● **QUOTED PASSAGE**
┌────────
With the development of information technology and growing interest in collaboration with medical research, chances to analyze or interpret individual-level data have increased in the past decades, and such individual-level studies tend to be large-scale. It is important to know that even with large samples, analysis is often limited by few numbers of events and difficulty in interpreting P-values. In this article, we will argue several points that researchers should consider to correctly analyze and interpret individual-level data, and we will suggest some statistical methods for practitioners.
└────────
● **STUDY MATERIAL**
┌────────
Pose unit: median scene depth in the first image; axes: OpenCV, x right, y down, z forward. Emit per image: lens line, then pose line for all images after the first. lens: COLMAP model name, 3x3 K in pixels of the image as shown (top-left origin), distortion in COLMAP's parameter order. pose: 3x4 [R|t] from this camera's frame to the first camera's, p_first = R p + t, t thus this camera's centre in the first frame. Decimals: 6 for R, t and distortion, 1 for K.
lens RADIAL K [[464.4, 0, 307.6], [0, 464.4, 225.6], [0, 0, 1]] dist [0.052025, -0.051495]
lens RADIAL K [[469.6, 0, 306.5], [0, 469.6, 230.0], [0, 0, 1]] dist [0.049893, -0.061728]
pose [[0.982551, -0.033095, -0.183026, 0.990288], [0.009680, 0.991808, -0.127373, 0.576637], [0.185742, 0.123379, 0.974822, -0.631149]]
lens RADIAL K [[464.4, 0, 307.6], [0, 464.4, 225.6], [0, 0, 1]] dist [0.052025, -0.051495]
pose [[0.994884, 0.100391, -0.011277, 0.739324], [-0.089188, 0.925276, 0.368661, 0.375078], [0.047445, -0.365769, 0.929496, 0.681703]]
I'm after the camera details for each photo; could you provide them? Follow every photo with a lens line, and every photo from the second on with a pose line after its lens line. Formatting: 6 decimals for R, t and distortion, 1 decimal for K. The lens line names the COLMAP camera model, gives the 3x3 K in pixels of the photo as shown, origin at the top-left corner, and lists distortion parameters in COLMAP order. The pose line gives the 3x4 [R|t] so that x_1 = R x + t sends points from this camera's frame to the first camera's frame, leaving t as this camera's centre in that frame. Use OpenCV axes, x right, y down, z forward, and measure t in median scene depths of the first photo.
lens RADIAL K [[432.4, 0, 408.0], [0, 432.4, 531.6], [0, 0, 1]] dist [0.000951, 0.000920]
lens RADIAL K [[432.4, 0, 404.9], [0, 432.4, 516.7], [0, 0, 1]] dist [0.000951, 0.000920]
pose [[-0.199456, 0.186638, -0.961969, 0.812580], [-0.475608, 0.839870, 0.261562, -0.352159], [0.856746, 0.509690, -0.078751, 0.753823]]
└────────
● **PROBLEM STATEMENT**
Quote the passage on analyzing individual-level data word for word, from "With the development" to "methods for practitioners.".

● **WRITTEN RESPONSE**
With the development of information technology and growing interest in collaboration with medical research, chances to analyze or interpret individual-level data have increased in the past decades, and such individual-level studies tend to be large-scale. It is important to know that even with large samples, analysis is often limited by few numbers of events and difficulty in interpreting P-values. In this article, we will argue several points that researchers should consider to correctly analyze and interpret individual-level data, and we will suggest some statistical methods for practitioners.